According to the aforementioned guidelines of the Commission, market participants should refrain from applying or implementing restrictive agreements for which they intend to submit a request for individual exemption, until the Commission issues a decision. It is also advisable to include a suspensive condition in the agreement.
What is an individual exemption from prohibition?
An individual exemption from prohibition refers to a procedure initiated at the request of a participant in a restrictive agreement. The Commission for Protection of Competition issues a decision on the exemption of a restrictive agreement for a period not exceeding 8 years; of course, if the conditions are met.
What is a block exemption from prohibition by categories of agreements?
An exemption from the prohibition of a restrictive agreement may apply to certain categories of agreements, provided that the basic conditions prescribed by law are met, as well as specific conditions relating to the type and content of the agreement and its duration.
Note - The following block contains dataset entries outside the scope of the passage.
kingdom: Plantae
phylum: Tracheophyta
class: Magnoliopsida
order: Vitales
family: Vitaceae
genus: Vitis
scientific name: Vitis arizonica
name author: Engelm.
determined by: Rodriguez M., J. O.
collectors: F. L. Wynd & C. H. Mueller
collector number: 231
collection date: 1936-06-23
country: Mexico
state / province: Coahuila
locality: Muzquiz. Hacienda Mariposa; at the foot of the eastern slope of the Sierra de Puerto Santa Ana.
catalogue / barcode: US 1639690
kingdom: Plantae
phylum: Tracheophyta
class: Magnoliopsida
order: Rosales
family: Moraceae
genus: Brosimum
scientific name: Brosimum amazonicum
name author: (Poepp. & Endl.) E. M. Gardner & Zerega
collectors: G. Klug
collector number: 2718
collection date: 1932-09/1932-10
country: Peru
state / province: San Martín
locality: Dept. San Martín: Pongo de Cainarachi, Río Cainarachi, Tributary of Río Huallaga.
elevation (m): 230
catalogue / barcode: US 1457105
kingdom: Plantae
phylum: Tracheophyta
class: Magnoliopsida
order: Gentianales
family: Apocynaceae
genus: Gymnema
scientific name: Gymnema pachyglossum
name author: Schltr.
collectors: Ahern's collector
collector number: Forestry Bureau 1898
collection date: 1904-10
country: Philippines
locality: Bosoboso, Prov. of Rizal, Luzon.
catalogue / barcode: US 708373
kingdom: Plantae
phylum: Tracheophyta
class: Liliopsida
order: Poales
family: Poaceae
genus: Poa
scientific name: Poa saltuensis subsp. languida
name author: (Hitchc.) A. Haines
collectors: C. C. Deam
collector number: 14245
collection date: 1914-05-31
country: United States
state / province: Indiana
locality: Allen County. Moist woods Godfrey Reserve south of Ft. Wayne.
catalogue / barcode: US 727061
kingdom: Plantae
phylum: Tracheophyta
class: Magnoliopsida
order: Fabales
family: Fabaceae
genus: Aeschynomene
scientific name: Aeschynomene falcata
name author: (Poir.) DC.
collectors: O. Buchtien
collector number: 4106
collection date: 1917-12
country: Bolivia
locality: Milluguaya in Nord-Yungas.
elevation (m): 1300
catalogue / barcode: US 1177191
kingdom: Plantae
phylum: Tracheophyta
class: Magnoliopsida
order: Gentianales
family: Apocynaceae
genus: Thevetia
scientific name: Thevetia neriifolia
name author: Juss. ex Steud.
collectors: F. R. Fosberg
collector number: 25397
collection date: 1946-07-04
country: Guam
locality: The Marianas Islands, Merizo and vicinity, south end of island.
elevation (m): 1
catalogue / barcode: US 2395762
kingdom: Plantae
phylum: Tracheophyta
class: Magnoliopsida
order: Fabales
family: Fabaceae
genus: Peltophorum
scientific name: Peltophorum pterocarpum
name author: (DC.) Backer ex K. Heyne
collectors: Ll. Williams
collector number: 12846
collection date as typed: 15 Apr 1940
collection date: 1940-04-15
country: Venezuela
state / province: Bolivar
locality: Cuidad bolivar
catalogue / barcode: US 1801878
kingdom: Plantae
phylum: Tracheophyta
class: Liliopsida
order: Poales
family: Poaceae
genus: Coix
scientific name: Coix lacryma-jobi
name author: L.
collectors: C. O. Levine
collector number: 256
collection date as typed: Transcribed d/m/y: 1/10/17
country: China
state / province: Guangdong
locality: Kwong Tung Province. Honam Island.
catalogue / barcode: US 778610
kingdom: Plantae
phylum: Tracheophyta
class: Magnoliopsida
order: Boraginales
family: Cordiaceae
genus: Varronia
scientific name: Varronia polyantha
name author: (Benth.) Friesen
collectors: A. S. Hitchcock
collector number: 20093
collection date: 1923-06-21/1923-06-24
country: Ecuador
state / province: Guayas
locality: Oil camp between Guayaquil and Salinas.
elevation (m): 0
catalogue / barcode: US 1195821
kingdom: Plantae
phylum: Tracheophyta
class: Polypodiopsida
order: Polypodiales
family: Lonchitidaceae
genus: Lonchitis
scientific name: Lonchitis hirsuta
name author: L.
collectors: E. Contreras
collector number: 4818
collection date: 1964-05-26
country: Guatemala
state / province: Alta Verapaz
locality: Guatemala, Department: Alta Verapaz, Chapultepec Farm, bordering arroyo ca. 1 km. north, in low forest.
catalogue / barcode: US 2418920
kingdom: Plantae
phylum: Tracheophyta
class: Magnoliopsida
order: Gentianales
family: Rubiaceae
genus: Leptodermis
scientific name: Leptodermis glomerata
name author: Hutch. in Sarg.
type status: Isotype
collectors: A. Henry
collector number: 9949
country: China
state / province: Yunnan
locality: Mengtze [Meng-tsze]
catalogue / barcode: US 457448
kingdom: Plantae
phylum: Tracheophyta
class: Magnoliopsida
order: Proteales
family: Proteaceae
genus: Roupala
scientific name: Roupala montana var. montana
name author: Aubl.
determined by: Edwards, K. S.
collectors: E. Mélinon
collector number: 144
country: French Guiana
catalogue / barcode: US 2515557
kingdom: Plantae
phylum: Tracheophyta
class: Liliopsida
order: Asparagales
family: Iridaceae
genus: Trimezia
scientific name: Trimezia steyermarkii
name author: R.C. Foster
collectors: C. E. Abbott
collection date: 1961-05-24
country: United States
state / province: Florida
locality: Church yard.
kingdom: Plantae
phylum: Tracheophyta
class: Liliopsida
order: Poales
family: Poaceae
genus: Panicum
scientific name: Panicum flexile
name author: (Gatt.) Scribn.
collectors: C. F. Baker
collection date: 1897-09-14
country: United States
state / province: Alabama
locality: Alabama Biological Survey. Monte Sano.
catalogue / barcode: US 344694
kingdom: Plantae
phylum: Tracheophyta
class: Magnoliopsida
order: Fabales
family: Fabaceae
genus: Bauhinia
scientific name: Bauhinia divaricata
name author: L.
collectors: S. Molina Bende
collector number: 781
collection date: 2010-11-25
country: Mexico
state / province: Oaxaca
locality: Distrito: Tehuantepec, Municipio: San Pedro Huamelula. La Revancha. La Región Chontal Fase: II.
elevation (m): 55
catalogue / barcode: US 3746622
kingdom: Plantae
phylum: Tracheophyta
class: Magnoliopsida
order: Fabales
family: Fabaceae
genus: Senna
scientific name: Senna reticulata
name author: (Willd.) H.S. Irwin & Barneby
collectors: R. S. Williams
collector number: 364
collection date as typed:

In this case, restrictive agreements that meet the prescribed conditions are not submitted to the Commission for exemption.
What are de minimis agreements?
De minimis agreements are permitted, unless the object of a horizontal agreement is price fixing or limiting production or sales, or market sharing, or if the object of a vertical agreement is price fixing or market sharing.
The Law on Protection of Competition defines de minimis agreements as agreements between market participants whose total market share in the relevant market in the Republic of Serbia does not exceed:
- 10% market share, in the case of a horizontal agreement (participants operate at the same level of the production and distribution chain);
- 15% market share, in the case of a vertical agreement (participants operate at different levels of the production and distribution chain);
- 10% market share, if the agreement has characteristics of both horizontal and vertical agreements or it is difficult to determine whether the agreement is horizontal or vertical;
- 30% market share, in the case of agreements with a similar market impact concluded between different participants, provided that the individual market share of each does not exceed 5% in each individual market where the effects of the agreement are manifested.
Note: This text reflects the personal opinion of the author and does not constitute legal advice.